Madoff Recovery Questions Answered
How big is the Bernard Madoff scandal?
The Madoff fraud is being called the largest financial fraud in U.S. history. Following Bernard (Bernie) Madoff’s arrest on Dec. 11, authorities estimate that the scale of the alleged scam could be as much as $50 billion, with 4,000 or more investors suffering extraordinary financial losses. Among those investors: ordinary citizens, charities, foundations, pension funds, municipalities, college trusts, senators, wealthy celebrities, hedge funds, universities and global banks, even Madoff’s own sister.
At the time of his arrest on Dec. 11, investigators discovered more than 100 signed checks worth $173 million in Madoff’s office that he was ready to distribute to family members and friends.
How did Madoff operate his scam?
Madoff conducted what is known as a “Ponzi” scheme. Named after Charles K. Ponzi who used the technique after arriving in the United State in 1903, a Ponzi scheme entails paying early investors with proceeds from those who enter the the investment scheme later on. A Ponzi scheme is similar to a Pyramid scheme.
Madoff conducted his Ponzi scheme through his investment-advising business, Bernard L. Madoff Investment Securities LLC.
Why wasn’t Madoff caught earlier by authorities?
A number of factors apparently were at play that allowed Madoff to remain under the radar for so many years. First, Madoff himself was an extremely savvy financial money manager. As the former president of NASDAQ, he was highly respected on Wall Street and in financial circles. His clients were equally influential, and included the Who’s Who of the wealthy, cultural organizations, higher education institutions, charities and global financial services firms, among others.
Second, Madoff alone oversaw the accounting of his investment advisory business. There was no third-party oversight whatsoever.
Did any red flags exist regarding Madoff’s scam before his arrest on Dec. 11?

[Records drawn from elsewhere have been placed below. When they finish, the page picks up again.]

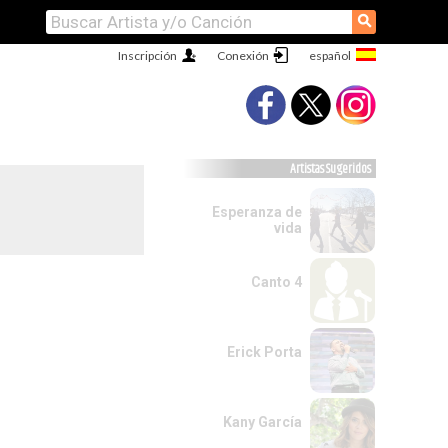
⚲
Inscripción
Conexión
Artistas Sugeridos
Esperanza de
vida
Canto 4
Erick Porta
Kany García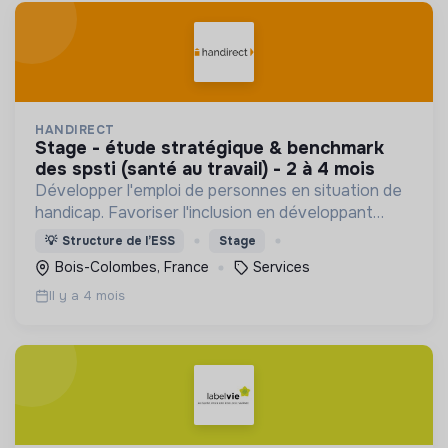
HANDIRECT
stage - étude stratégique & benchmark
des spsti (santé au travail) - 2 à 4 mois
Développer l'emploi de personnes en situation de
handicap. Favoriser l'inclusion en développant
l'employabilité
💡
Structure de l’ESS
Stage
Bois-Colombes, France
Services
Il y a 4 mois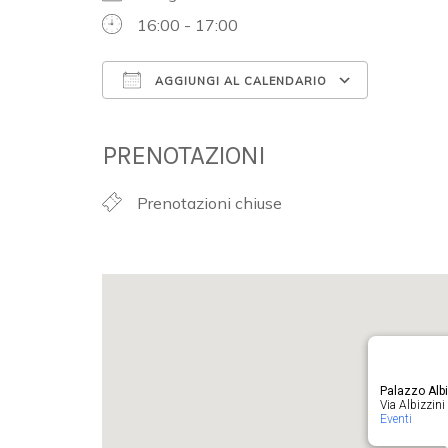
16:00 - 17:00
AGGIUNGI AL CALENDARIO
Download ICS
Google 
PRENOTAZIONI
Prenotazioni chiuse
Palazzo Albi
Via Albizzini 
Eventi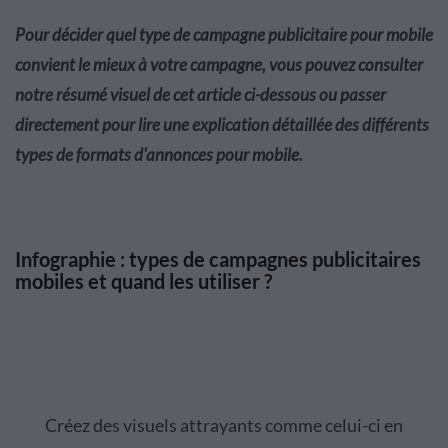
Pour décider quel type de campagne publicitaire pour mobile
convient le mieux à votre campagne, vous pouvez consulter
notre résumé visuel de cet article ci-dessous ou passer
directement pour lire une explication détaillée des différents
types de formats d'annonces pour mobile.
Infographie : types de campagnes publicitaires
mobiles et quand les utiliser ?
Infographic created with Visme
Créez des visuels attrayants comme celui-ci en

Unfortunately, signs of Madoff’s deceit may go back as far as the 1970s, when charges of misconduct were brought against the disgraced money manager. In terms of the $50 billion Ponzi scheme, several Wall Street whistleblowers made reports in 1992 and 1999 to the Securities and Exchange Commission (SEC) about Madoff and his operation of what they called a “modern-day Ponzi scheme.”
Publication articles, including a 2001 story in Barrons’ magazine, also openly questioned as to how Madoff could produce such consistent high returns for investors when no other brokers seemingly could.

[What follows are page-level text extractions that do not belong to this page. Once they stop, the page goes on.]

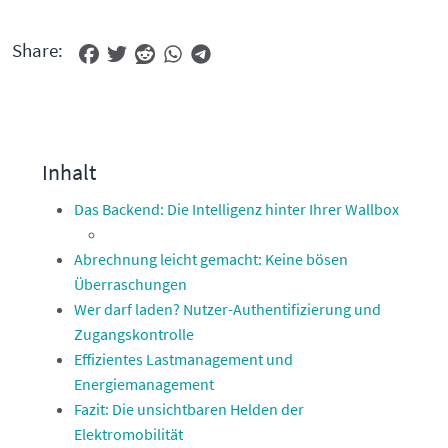
Share:
Inhalt
Das Backend: Die Intelligenz hinter Ihrer Wallbox
Abrechnung leicht gemacht: Keine bösen
Überraschungen
Wer darf laden? Nutzer-Authentifizierung und
Zugangskontrolle
Effizientes Lastmanagement und
Energiemanagement
Fazit: Die unsichtbaren Helden der
Elektromobilität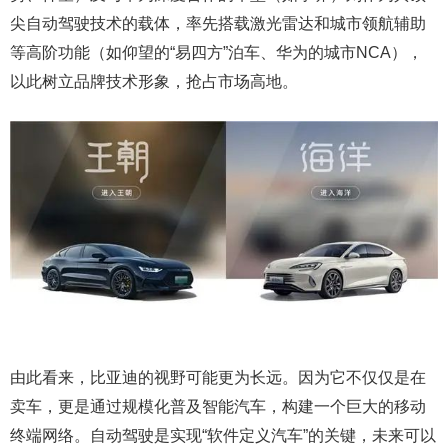
尖自动驾驶技术的载体，率先搭载激光雷达和城市领航辅助
等高阶功能（如仰望的“易四方”泊车、华为的城市NCA），
以此树立品牌技术形象，抢占市场高地。
由此看来，比亚迪的视野可能更为长远。因为它不仅仅是在
卖车，更是通过规模化普及智能汽车，构建一个巨大的移动
终端网络。自动驾驶是实现“软件定义汽车”的关键，未来可以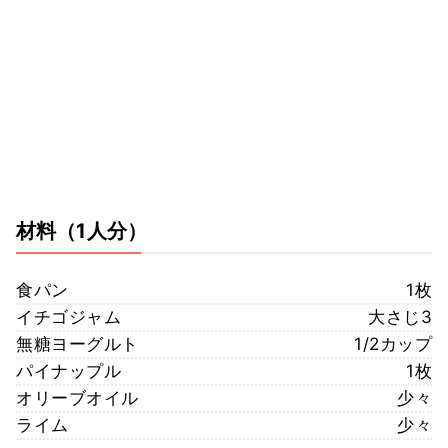
材料
（1人分）
食パン
1枚
イチゴジャム
大さじ3
無糖ヨーグルト
1/2カップ
パイナップル
1枚
オリーブオイル
少々
ライム
少々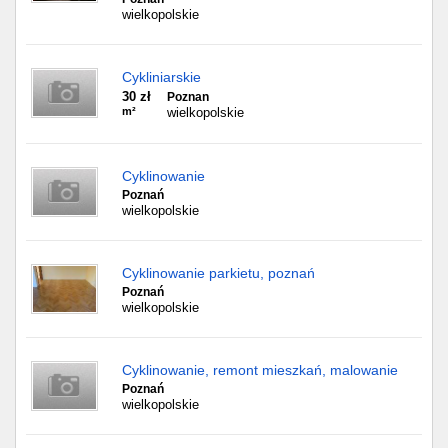
wielkopolskie
Cykliniarskie
30 zł
Poznan
m²
wielkopolskie
Cyklinowanie
Poznań
wielkopolskie
Cyklinowanie parkietu, poznań
Poznań
wielkopolskie
Cyklinowanie, remont mieszkań, malowanie
Poznań
wielkopolskie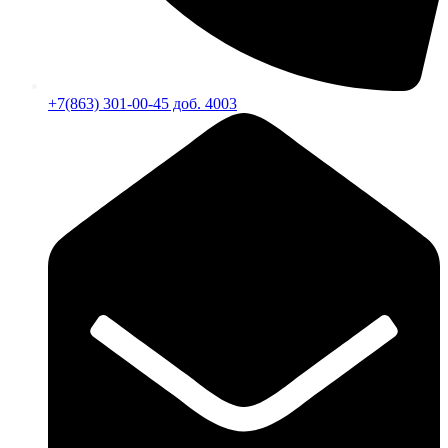
+7(863) 301-00-45 доб. 4003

Can investors who lost money with Madoff recover anything?
Despite Madoff’s claims of financial insolvency, Irving Picard, the court-appointed trustee charged with liquidating Madoff’s assets, numerous individual attorneys, and the SEC all believe investors will be able to recover some of their lost funds.
If you invested money with Madoff, you can call a special FBI hotline at 212-384-2359. Investors also can contact the Securities Investor Protection Corporation (SIPC) at 888-727-8695.
In addition, the SEC provides regular updates regarding Madoff on its Web site at http://www.sec.gov/.
Where can I find additional information about investor recovery?
Our Web site, www.subprimelosses.com, offers a comprehensive library of articles on the Madoff case, as well as information on other investment-related issues.
If I decide to take legal action, what is the cost to file a suit?
First and foremost, our team of lawyers will work with you to review your situation. You are not responsible for any fees or expenses unless a recovery is obtained. To review your case, call us at 866-827-6537.
Are there other avenues for recovery?
The Securities Investor Protection Corporation (SIPC) serves as the FDIC of brokerage and investment firms in the United States. In the event a brokerage firm fails, this is an investor’s first line of defense to retrieve money missing from his or her account.
In the Madoff case, the SIPC may pay up to $500,000 to individuals who invested directly with Madoff. Indirect investors – those who invested in so-called feeder funds that then funneled money to Madoff’s funds – also can file claims with SIPC.
However, the reserve funds held by SIPC can in no way cover the entire $50 billion that investors allegedly lost in the Madoff scam. The SIPC’s fund, which is supported by broker-dealer assessment fees, currently has a balance of $1.6 billion.
The trustee handling the liquidation of Madoff’s business also has identified more than $830 million in liquid assets that may be subject to recovery.
Where is Madoff today?
Madoff remains free on a $10 million bond. On Jan. 13, United States Magistrate Judge Ronald L. Ellis ruled Madoff to be confined to his Manhattan penthouse with an electronic ankle bracelet and 24-hour monitoring. In addition, the judge ordered searches of Madoff’s outgoing mail. Prosecutors in the case continue to argue that Madoff’s bail should be revoked because Madoff violated previous restrictions when he sent more than $1 million worth of jewelry as gifts to friends and family over the holidays.
Madoff has yet to enter a plea in the case. Both the New York Times and the Wall Street Journal have suggested that Madoff’s lawyers are actively negotiating a plea agreement that could result in the case never going to trial.